» **Information given**
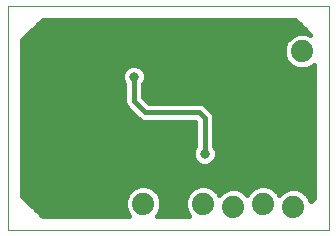
<source format=gbl>
G75*
%MOIN*%
%OFA0B0*%
%FSLAX24Y24*%
%IPPOS*%
%LPD*%
%AMOC8*
5,1,8,0,0,1.08239X$1,22.5*
%
%ADD10C,0.0000*%
%ADD11C,0.0740*%
%ADD12C,0.0160*%
%ADD13C,0.0500*%
%ADD14C,0.0320*%
D10*
X000100Y000100D02*
X000100Y007588D01*
X010785Y007588D01*
X010785Y000100D01*
X000100Y000100D01*
D11*
X004604Y000987D03*
X005604Y000887D03*
X006604Y000987D03*
X007604Y000887D03*
X008604Y000987D03*
X009604Y000887D03*
X009899Y004936D03*
X009899Y006076D03*
D12*
X009554Y006593D02*
X009382Y006421D01*
X009289Y006197D01*
X009289Y005954D01*
X009382Y005730D01*
X009554Y005558D01*
X009778Y005466D01*
X010021Y005466D01*
X010245Y005558D01*
X010305Y005619D01*
X010305Y001195D01*
X010186Y001076D01*
X010121Y001233D01*
X009949Y001405D01*
X009725Y001497D01*
X009483Y001497D01*
X009258Y001405D01*
X009140Y001286D01*
X009121Y001333D01*
X008949Y001505D01*
X008725Y001597D01*
X008483Y001597D01*
X008258Y001505D01*
X008087Y001333D01*
X008068Y001286D01*
X007949Y001405D01*
X007725Y001497D01*
X007483Y001497D01*
X007258Y001405D01*
X007140Y001286D01*
X007121Y001333D01*
X006949Y001505D01*
X006725Y001597D01*
X006483Y001597D01*
X006258Y001505D01*
X006087Y001333D01*
X005994Y001109D01*
X005994Y000866D01*
X006087Y000642D01*
X006149Y000580D01*
X005059Y000580D01*
X005121Y000642D01*
X005214Y000866D01*
X005214Y001109D01*
X005121Y001333D01*
X004949Y001505D01*
X004725Y001597D01*
X004483Y001597D01*
X004258Y001505D01*
X004087Y001333D01*
X003994Y001109D01*
X003994Y000866D01*
X004087Y000642D01*
X004149Y000580D01*
X001250Y000580D01*
X000580Y001250D01*
X000580Y006430D01*
X001258Y007108D01*
X009682Y007108D01*
X010165Y006626D01*
X010021Y006686D01*
X009778Y006686D01*
X009554Y006593D01*
X009451Y006490D02*
X000640Y006490D01*
X000580Y006332D02*
X009345Y006332D01*
X009289Y006173D02*
X000580Y006173D01*
X000580Y006015D02*
X009289Y006015D01*
X009330Y005856D02*
X000580Y005856D01*
X000580Y005698D02*
X009414Y005698D01*
X009600Y005539D02*
X004534Y005539D01*
X004516Y005557D02*
X004369Y005618D01*
X004209Y005618D01*
X004062Y005557D01*
X003950Y005445D01*
X003889Y005298D01*
X003889Y005139D01*
X003950Y004992D01*
X003969Y004972D01*
X003969Y004347D01*
X004018Y004230D01*
X004108Y004140D01*
X004482Y003766D01*
X004599Y003717D01*
X006322Y003717D01*
X006331Y003708D01*
X006331Y002905D01*
X006312Y002886D01*
X006251Y002739D01*
X006251Y002579D01*
X006312Y002432D01*
X006425Y002320D01*
X006572Y002259D01*
X006731Y002259D01*
X006878Y002320D01*
X006990Y002432D01*
X007051Y002579D01*
X007051Y002739D01*
X006990Y002886D01*
X006971Y002905D01*
X006971Y003904D01*
X006922Y004021D01*
X006726Y004218D01*
X006636Y004308D01*
X006518Y004357D01*
X004796Y004357D01*
X004609Y004544D01*
X004609Y004972D01*
X004628Y004992D01*
X004689Y005139D01*
X004689Y005298D01*
X004628Y005445D01*
X004516Y005557D01*
X004655Y005381D02*
X010305Y005381D01*
X010305Y005222D02*
X004689Y005222D01*
X004658Y005064D02*
X010305Y005064D01*
X010305Y004905D02*
X004609Y004905D01*
X004609Y004747D02*
X010305Y004747D01*
X010305Y004588D02*
X004609Y004588D01*
X004723Y004430D02*
X010305Y004430D01*
X010305Y004271D02*
X006673Y004271D01*
X006831Y004113D02*
X010305Y004113D01*
X010305Y003954D02*
X006950Y003954D01*
X006971Y003796D02*
X010305Y003796D01*
X010305Y003637D02*
X006971Y003637D01*
X006971Y003479D02*
X010305Y003479D01*
X010305Y003320D02*
X006971Y003320D01*
X006971Y003162D02*
X010305Y003162D01*
X010305Y003003D02*
X006971Y003003D01*
X007007Y002845D02*
X010305Y002845D01*
X010305Y002686D02*
X007051Y002686D01*
X007030Y002528D02*
X010305Y002528D01*
X010305Y002369D02*
X006927Y002369D01*
X006651Y002659D02*
X006651Y003840D01*
X006454Y004037D01*
X004663Y004037D01*
X004289Y004411D01*
X004289Y005218D01*
X003920Y005064D02*
X000580Y005064D01*
X000580Y005222D02*
X003889Y005222D01*
X003923Y005381D02*
X000580Y005381D01*
X000580Y005539D02*
X004044Y005539D01*
X003969Y004905D02*
X000580Y004905D01*
X000580Y004747D02*
X003969Y004747D01*
X003969Y004588D02*
X000580Y004588D01*
X000580Y004430D02*
X003969Y004430D01*
X004001Y004271D02*
X000580Y004271D01*
X000580Y004113D02*
X004135Y004113D01*
X004293Y003954D02*
X000580Y003954D01*
X000580Y003796D02*
X004452Y003796D01*
X006295Y002845D02*
X000580Y002845D01*
X000580Y003003D02*
X006331Y003003D01*
X006331Y003162D02*
X000580Y003162D01*
X000580Y003320D02*
X006331Y003320D01*
X006331Y003479D02*
X000580Y003479D01*
X000580Y003637D02*
X006331Y003637D01*
X006251Y002686D02*
X000580Y002686D01*
X000580Y002528D02*
X006273Y002528D01*
X006375Y002369D02*
X000580Y002369D01*
X000580Y002211D02*
X010305Y002211D01*
X010305Y002052D02*
X000580Y002052D01*
X000580Y001894D02*
X010305Y001894D01*
X010305Y001735D02*
X000580Y001735D01*
X000580Y001577D02*
X004433Y001577D01*
X004172Y001418D02*
X000580Y001418D01*
X000580Y001260D02*
X004056Y001260D01*
X003994Y001101D02*
X000729Y001101D01*
X000887Y000943D02*
X003994Y000943D01*
X004028Y000784D02*
X001046Y000784D01*
X001204Y000626D02*
X004103Y000626D01*
X005105Y000626D02*
X006103Y000626D01*
X006028Y000784D02*
X005180Y000784D01*
X005214Y000943D02*
X005994Y000943D01*
X005994Y001101D02*
X005214Y001101D01*
X005151Y001260D02*
X006056Y001260D01*
X006172Y001418D02*
X005036Y001418D01*
X004775Y001577D02*
X006433Y001577D01*
X006775Y001577D02*
X008433Y001577D01*
X008172Y001418D02*
X007917Y001418D01*
X007291Y001418D02*
X007036Y001418D01*
X008775Y001577D02*
X010305Y001577D01*
X010305Y001418D02*
X009917Y001418D01*
X010094Y001260D02*
X010305Y001260D01*
X010211Y001101D02*
X010176Y001101D01*
X009291Y001418D02*
X009036Y001418D01*
X010198Y005539D02*
X010305Y005539D01*
X010142Y006649D02*
X010109Y006649D01*
X009983Y006807D02*
X000957Y006807D01*
X001115Y006966D02*
X009825Y006966D01*
X009689Y006649D02*
X000798Y006649D01*
D13*
X005667Y005415D03*
X002714Y000887D03*
D14*
X006651Y002659D03*
X004289Y005218D03*
M02*

</source>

» **Aim of the exercise**
Leave the pictures out and repeat exactly the lines from the beginning of the records to the line bearing "X005121Y001333D01*", both ends counted.

» **Result of this exercise**
<source format=gbl>
G75*
%MOIN*%
%OFA0B0*%
%FSLAX24Y24*%
%IPPOS*%
%LPD*%
%AMOC8*
5,1,8,0,0,1.08239X$1,22.5*
%
%ADD10C,0.0000*%
%ADD11C,0.0740*%
%ADD12C,0.0160*%
%ADD13C,0.0500*%
%ADD14C,0.0320*%
D10*
X000100Y000100D02*
X000100Y007588D01*
X010785Y007588D01*
X010785Y000100D01*
X000100Y000100D01*
D11*
X004604Y000987D03*
X005604Y000887D03*
X006604Y000987D03*
X007604Y000887D03*
X008604Y000987D03*
X009604Y000887D03*
X009899Y004936D03*
X009899Y006076D03*
D12*
X009554Y006593D02*
X009382Y006421D01*
X009289Y006197D01*
X009289Y005954D01*
X009382Y005730D01*
X009554Y005558D01*
X009778Y005466D01*
X010021Y005466D01*
X010245Y005558D01*
X010305Y005619D01*
X010305Y001195D01*
X010186Y001076D01*
X010121Y001233D01*
X009949Y001405D01*
X009725Y001497D01*
X009483Y001497D01*
X009258Y001405D01*
X009140Y001286D01*
X009121Y001333D01*
X008949Y001505D01*
X008725Y001597D01*
X008483Y001597D01*
X008258Y001505D01*
X008087Y001333D01*
X008068Y001286D01*
X007949Y001405D01*
X007725Y001497D01*
X007483Y001497D01*
X007258Y001405D01*
X007140Y001286D01*
X007121Y001333D01*
X006949Y001505D01*
X006725Y001597D01*
X006483Y001597D01*
X006258Y001505D01*
X006087Y001333D01*
X005994Y001109D01*
X005994Y000866D01*
X006087Y000642D01*
X006149Y000580D01*
X005059Y000580D01*
X005121Y000642D01*
X005214Y000866D01*
X005214Y001109D01*
X005121Y001333D01*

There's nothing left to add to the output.